### What is needed:
Wherever an image appears in the entries, drop it and reproduce everything else exactly.

──────── Entries shown

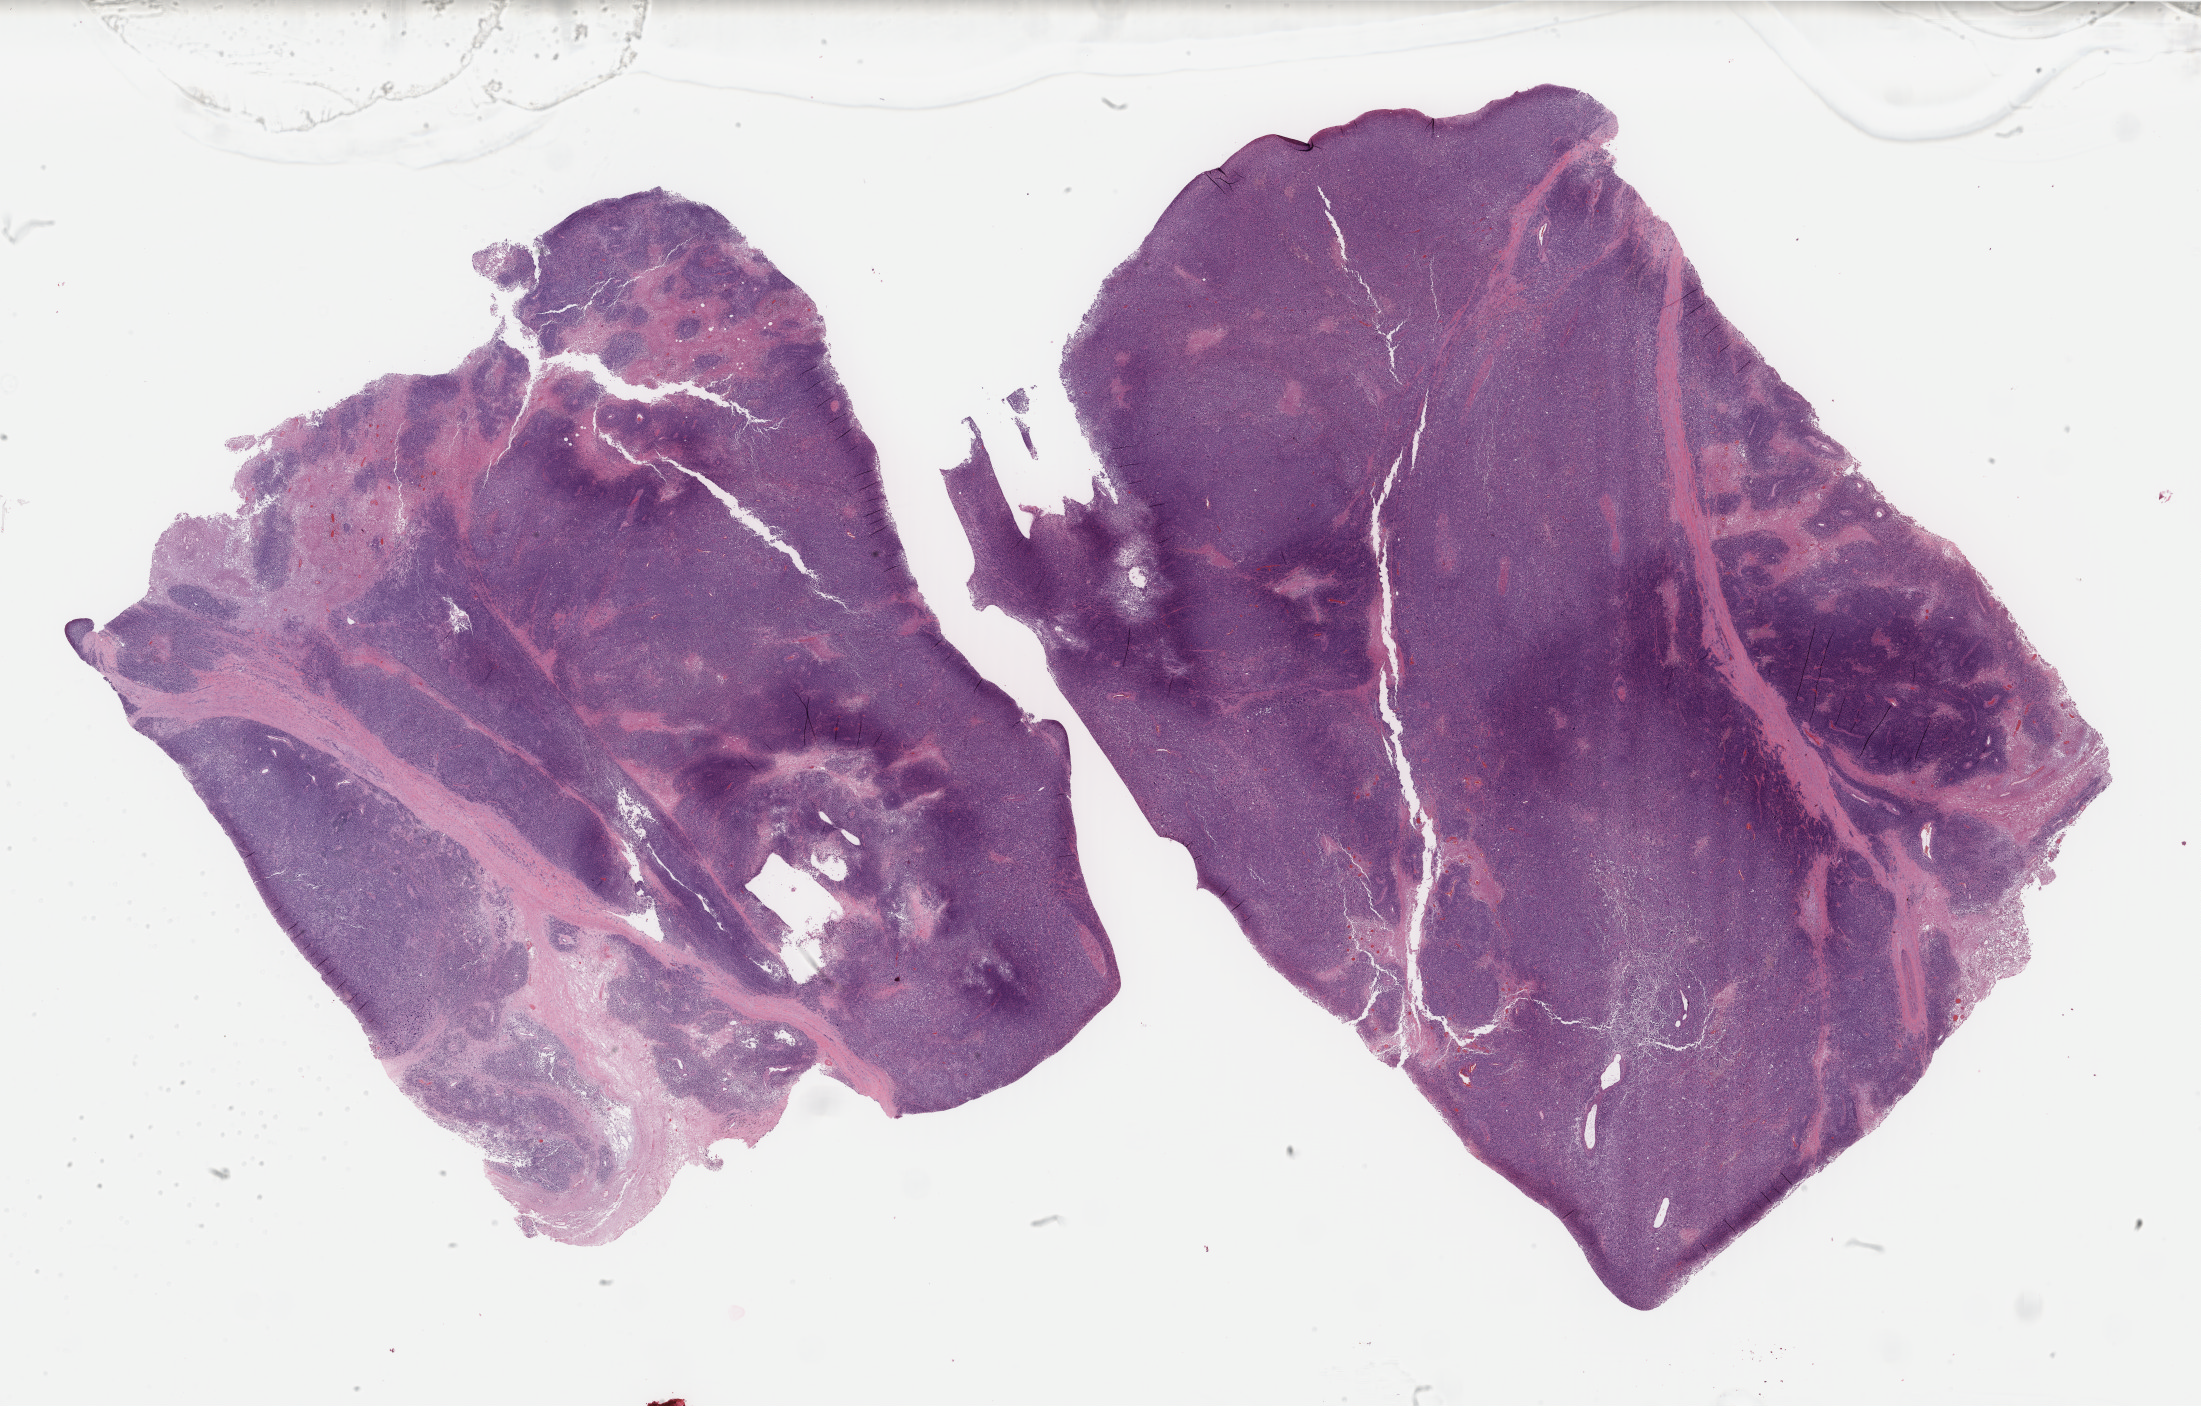
Digitized Hematoxylin and eosin (H&E) stained tissue section (whole slide) — low-resolution overview of the scanned area, about 34.9 x 22.3 mm (acquisition: 40x scan); formalin-fixed paraffin-embedded (FFPE) diagnostic section; skin, primary tumour sample. Male, age 51 years at initial diagnosis.
Histologic diagnosis: Acral lentiginous melanoma, malignant.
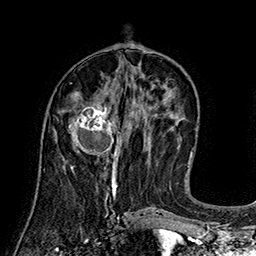
Breast MRI (dynamic contrast-enhanced), one axial slice. Position 72 of 160 along the scan axis. Cropped to one breast. Dynamic contrast-enhanced series, time point 2 of 7 at this slice position (early post-contrast). 1.5 T. TE 2.8 ms, TR 5.4 ms. 1 mm slice thickness. 256 × 256 image matrix, field of view 180 × 180 mm. Female patient.
Outlined on this slice (semi-automatic segmentation, software-assisted and operator-edited):
- enhancing-tissue mask used for the functional tumour volume (all voxels passing the contrast-enhancement thresholds inside the analysis volume; usually the tumour): bounding box <69,104,120,166> (left, top, right, bottom; pixels)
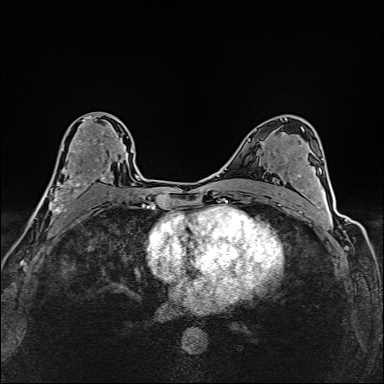
Breast MRI (dynamic contrast-enhanced), one axial slice; position 89 of 160 along the scan axis; dynamic contrast-enhanced series, time point 2 of 6 at this slice position (early post-contrast); 1.5 T; TE 2.4 ms, TR 5.2 ms; 384 × 384 image matrix, field of view 290 × 290 mm. Female patient.
Outlined on this slice (semi-automatic segmentation, software-assisted and operator-edited):
- enhancing-tissue mask used for the functional tumour volume (all voxels passing the contrast-enhancement thresholds inside the analysis volume; usually the tumour): bounding box <35,115,112,214> (left, top, right, bottom; pixels)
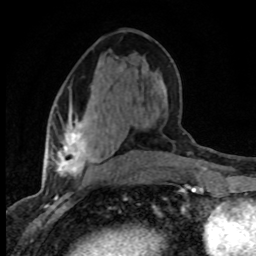
Breast MRI (dynamic contrast-enhanced), one axial slice. Cropped to one breast. Dynamic contrast-enhanced series, time point 2 of 8 at this slice position (early post-contrast). 1.5 T. TE 4.2 ms, TR 7.1 ms. 2 mm slice thickness. 256 × 256 image matrix, field of view 145 × 145 mm. Female patient.
Annotated regions visible in this slice (semi-automatic segmentation, software-assisted and operator-edited):
- enhancing-tissue mask used for the functional tumour volume (all voxels passing the contrast-enhancement thresholds inside the analysis volume; usually the tumour): bounding box <52,62,123,177> (left, top, right, bottom; pixels)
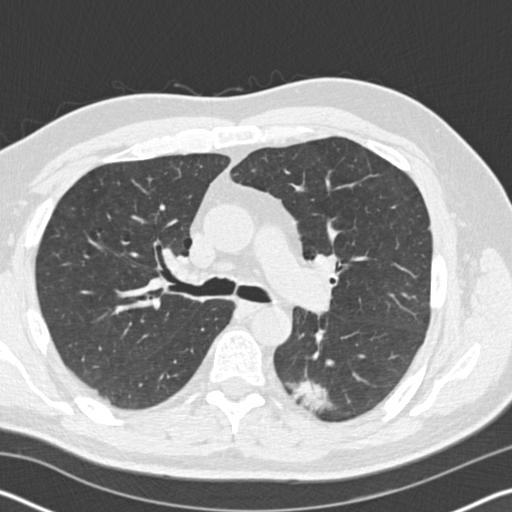
Chest CT (low-dose screening protocol), one axial image. Baseline annual screen. Lung window (W 1500 / L -600 HU). 2 mm slice thickness. Standard (soft-tissue) reconstruction kernel (B30f). 120 kVp. Slice 70 of 178 in the series. 512 × 512 image matrix. Male participant, aged 60 years at enrolment. Current smoker at enrolment.
Lesion marked by an expert reader, bounding box (x1, y1, x2, y2) in pixels: (276, 366, 357, 425). The screening reader recorded 3 non-calcified nodules or masses ≥4 mm on this exam (left lower lobe, right lower lobe, right lower lobe); which of them this box marks is not recorded. Participant outcome: lung cancer diagnosed 171 days after this screen — papillary adenocarcinoma, NOS, left lower lobe, moderately differentiated (G2), stage IB (AJCC 6th edition), 35 mm at pathology.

────────────────

### Solution to this task:
Digitized Hematoxylin and eosin (H&E) stained tissue section (whole slide) — low-resolution overview of the scanned area, about 34.9 x 22.3 mm (acquisition: 40x scan); formalin-fixed paraffin-embedded (FFPE) diagnostic section; skin, primary tumour sample. Male, age 51 years at initial diagnosis.
Histologic diagnosis: Acral lentiginous melanoma, malignant.
Breast MRI (dynamic contrast-enhanced), one axial slice. Position 72 of 160 along the scan axis. Cropped to one breast. Dynamic contrast-enhanced series, time point 2 of 7 at this slice position (early post-contrast). 1.5 T. TE 2.8 ms, TR 5.4 ms. 1 mm slice thickness. 256 × 256 image matrix, field of view 180 × 180 mm. Female patient.
Outlined on this slice (semi-automatic segmentation, software-assisted and operator-edited):
- enhancing-tissue mask used for the functional tumour volume (all voxels passing the contrast-enhancement thresholds inside the analysis volume; usually the tumour): bounding box <69,104,120,166> (left, top, right, bottom; pixels)
Breast MRI (dynamic contrast-enhanced), one axial slice; position 89 of 160 along the scan axis; dynamic contrast-enhanced series, time point 2 of 6 at this slice position (early post-contrast); 1.5 T; TE 2.4 ms, TR 5.2 ms; 384 × 384 image matrix, field of view 290 × 290 mm. Female patient.
Outlined on this slice (semi-automatic segmentation, software-assisted and operator-edited):
- enhancing-tissue mask used for the functional tumour volume (all voxels passing the contrast-enhancement thresholds inside the analysis volume; usually the tumour): bounding box <35,115,112,214> (left, top, right, bottom; pixels)
Breast MRI (dynamic contrast-enhanced), one axial slice. Cropped to one breast. Dynamic contrast-enhanced series, time point 2 of 8 at this slice position (early post-contrast). 1.5 T. TE 4.2 ms, TR 7.1 ms. 2 mm slice thickness. 256 × 256 image matrix, field of view 145 × 145 mm. Female patient.
Annotated regions visible in this slice (semi-automatic segmentation, software-assisted and operator-edited):
- enhancing-tissue mask used for the functional tumour volume (all voxels passing the contrast-enhancement thresholds inside the analysis volume; usually the tumour): bounding box <52,62,123,177> (left, top, right, bottom; pixels)
Chest CT (low-dose screening protocol), one axial image. Baseline annual screen. Lung window (W 1500 / L -600 HU). 2 mm slice thickness. Standard (soft-tissue) reconstruction kernel (B30f). 120 kVp. Slice 70 of 178 in the series. 512 × 512 image matrix. Male participant, aged 60 years at enrolment. Current smoker at enrolment.
Lesion marked by an expert reader, bounding box (x1, y1, x2, y2) in pixels: (276, 366, 357, 425). The screening reader recorded 3 non-calcified nodules or masses ≥4 mm on this exam (left lower lobe, right lower lobe, right lower lobe); which of them this box marks is not recorded. Participant outcome: lung cancer diagnosed 171 days after this screen — papillary adenocarcinoma, NOS, left lower lobe, moderately differentiated (G2), stage IB (AJCC 6th edition), 35 mm at pathology.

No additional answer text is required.